HMS Weymouth was a 60-gun fourth rate ship of the line of the Royal Navy, launched in 1736 and in service during the War of the Austrian Succession. Initially stationed in the Mediterranean, she was assigned to the Navy's Caribbean fleet in 1740 and participated in Battle of Cartagena de Indias in 1741. Decommissioned later that year, she was restored to active service in the Caribbean in 1744. A navigational error on 16 February 1745 brought her too close to the shore of Antigua, where she was wrecked upon a submerged reef. Three of Weymouths officers were subsequently found guilty of negligence, with two required to pay substantial fines and the third sentenced to a two-year jail term.

==Description==
Weymouth was designed according to the 1733 proposals of the 1719 Establishment of dimensions. As built, she was 144 ft 5 in long with a 116 ft 10 in keel, a beam of 41 ft 5 in, and a hold depth of 16 ft 11 in. She was armed with twenty-four 24-pounder cannons located along her gundeck, supported by 26 nine-pounders on the upper deck and ten 6-pounders ranged along the quarterdeck and the forecastle. The designated complement was 400, comprising four commissioned officers – a captain and three lieutenants – overseeing 63 warrant and petty officers, 219 naval ratings, 67 Marines and 47 servants and other ranks. The 47 servants and other ranks provided for in the ship's complement consisted of 30 personal servants and clerical staff, six assistant carpenters, two assistant sailmakers, a steward's mate and eight widow's men. Weymouths marines were headed by a captain and second lieutenant, with four non-commissioned officers, a drummer boy and 60 private soldiers.

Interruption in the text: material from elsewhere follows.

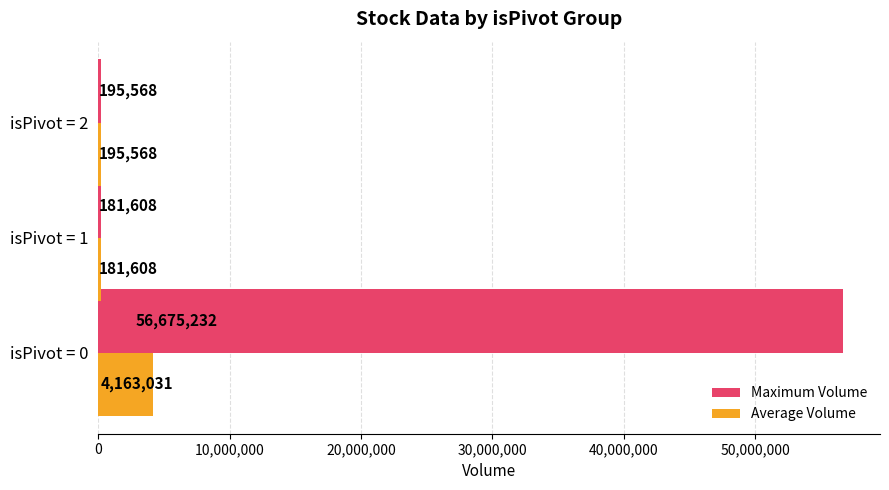

How many data points does each series have?

3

==Construction and career==
Weymouth, named after the eponymous port, was ordered on 6 January 1733. She was laid down in September at Plymouth Dockyard and was launched on 31 March 1736. Completed on 27 July 1739 at the cost of £14,963, she commissioned under the command of Captain Lord Aubrey Beauclerk, but he was replaced by Captain Thomas Trefusis in July and the ship was sent to the Mediterranean. The following year the ship was commanded by Captain Charles Knowles and participated in the Battle of Cartagena de Indias in March 1741.

===Loss===
Weymouth was recommissioned for active service on 10 June 1744, under the command of Captain Warwick Calmady. Calmady had recently transferred aboard from the sixth-rate which had been paid off at Spithead the previous day. He brought most of Livelys crew with him, as Weymouth was short-handed while in ordinary. the next four months were spent in fitting out Weymouth for action at sea. She put to sea on 18 November 1744 to join a squadron under vice-admiral Thomas Davers, which was escorting a merchant convoy destined for the Caribbean.

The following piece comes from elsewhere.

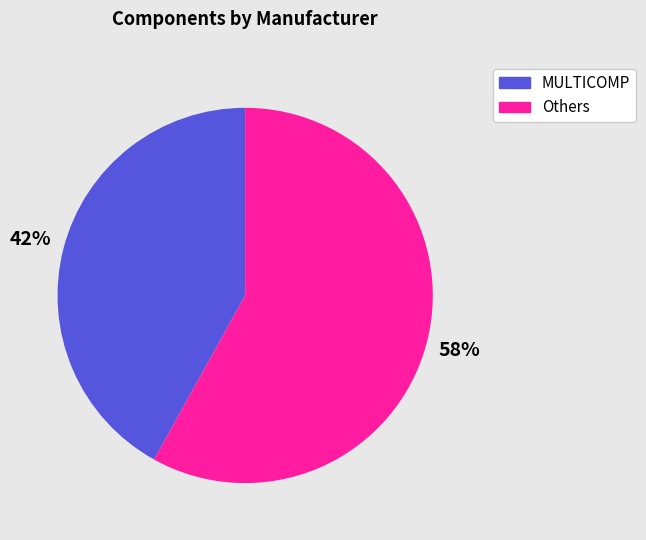

Is there any slice that represents more than half of the pie?

Yes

On 17 February 1745, shortly before 01:00, Weymouth grounded after having sailed from English Harbour, Antigua on 13 February. All her guns and stores were removed, before Weymouth finally broke up on 22 February. Her commanding officer was court-martialed over the loss on 18–19 February, and acquitted. The pilot who was embarked on Weymouth was sentenced to two years at the Marshalsea prison.